Yes, the Detroit Pistons have had catastrophic injuries this season, but if the entire success on your team relies on Isaiah Livers and 34-year-old Bojan Bogdanovic staying healthy, maybe your roster just isn’t that good. It’s completely fair to ask what this team might look like if Weaver had used three offseason’s worth of cap space on actual players instead of salary dumps for second-round picks.
Weaver essentially spent $60 million in cap space and has Alec Burks, Monte Morris, Joe Harris and a bunch of second-round picks in 2026 to show for it. It’s hard to watch teams like Houston and Indiana, who used their cap space to acquire useful veterans and not wonder what Detroit might look like if they had done the same. Maybe these young guys would be learning to win games (as the young core is in Houston) or maybe even be competing for something meaningful, as the Pacers are in Indiana.
I have not been on the Fire Troy train this season, as there is some context that has to be taken into account, but it’s hard to watch this team’s lack of progress and not question the direction and approach. That eventually comes back to Weaver. I thought that he’d be given next summer to figure it out, but now I am not so sure.
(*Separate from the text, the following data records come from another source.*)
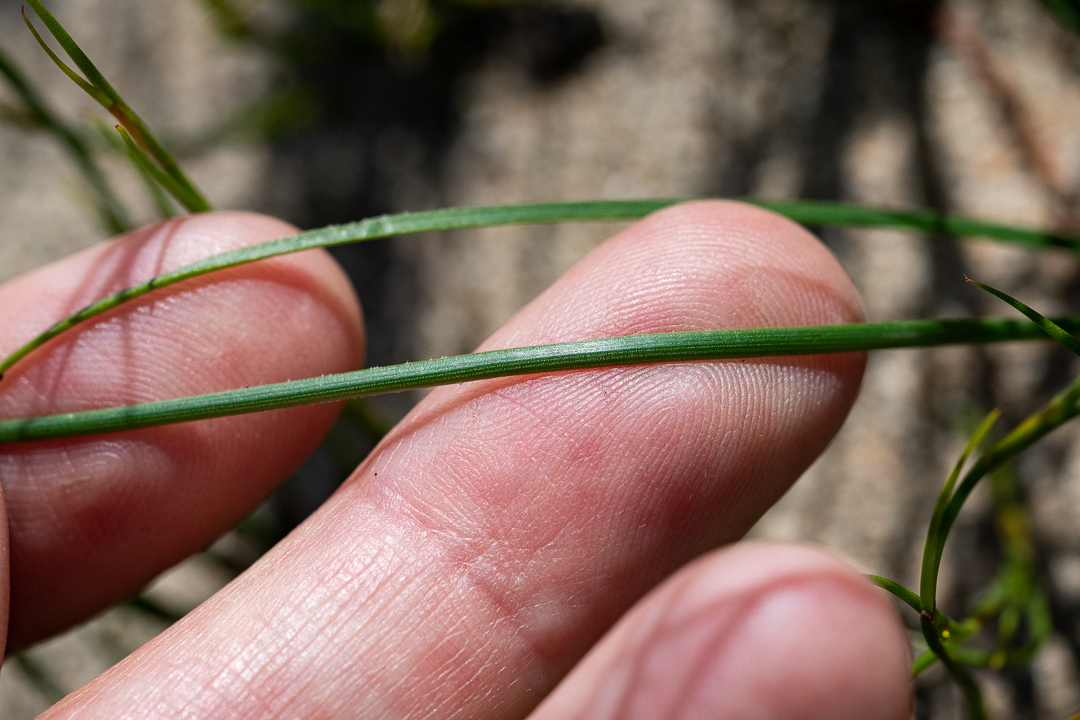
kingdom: Plantae
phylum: Tracheophyta
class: Liliopsida
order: Asparagales
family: Asphodelaceae
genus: Bulbinella
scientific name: Bulbinella trinervis
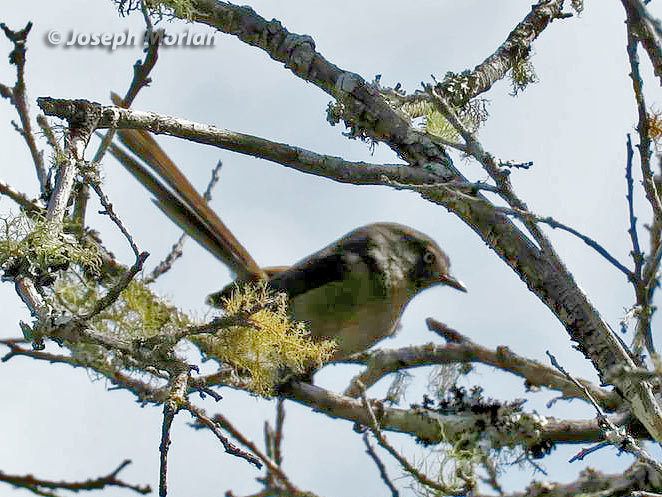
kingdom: Animalia
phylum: Chordata
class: Aves
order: Passeriformes
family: Sylviidae
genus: Chamaea
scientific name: Chamaea fasciata
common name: Wrentit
Is there a way out of this hole?
This is where things can get bleak.
If you peruse the league for available stars or look at upcoming free agency, there is not a clear way to fix this roster. Detroit should have plenty of cap space and open roster spots again, but to spend on who exactly? OG Anunoby? (please) Pascal Siakam? (yikes). A big trade for an unhappy star on a bad team?
Even at full strength, it’s hard to envision this roster as a contender for anything other than a lottery pick, there are seven guys on expiring contracts, the core is still very young and there is no quick fix.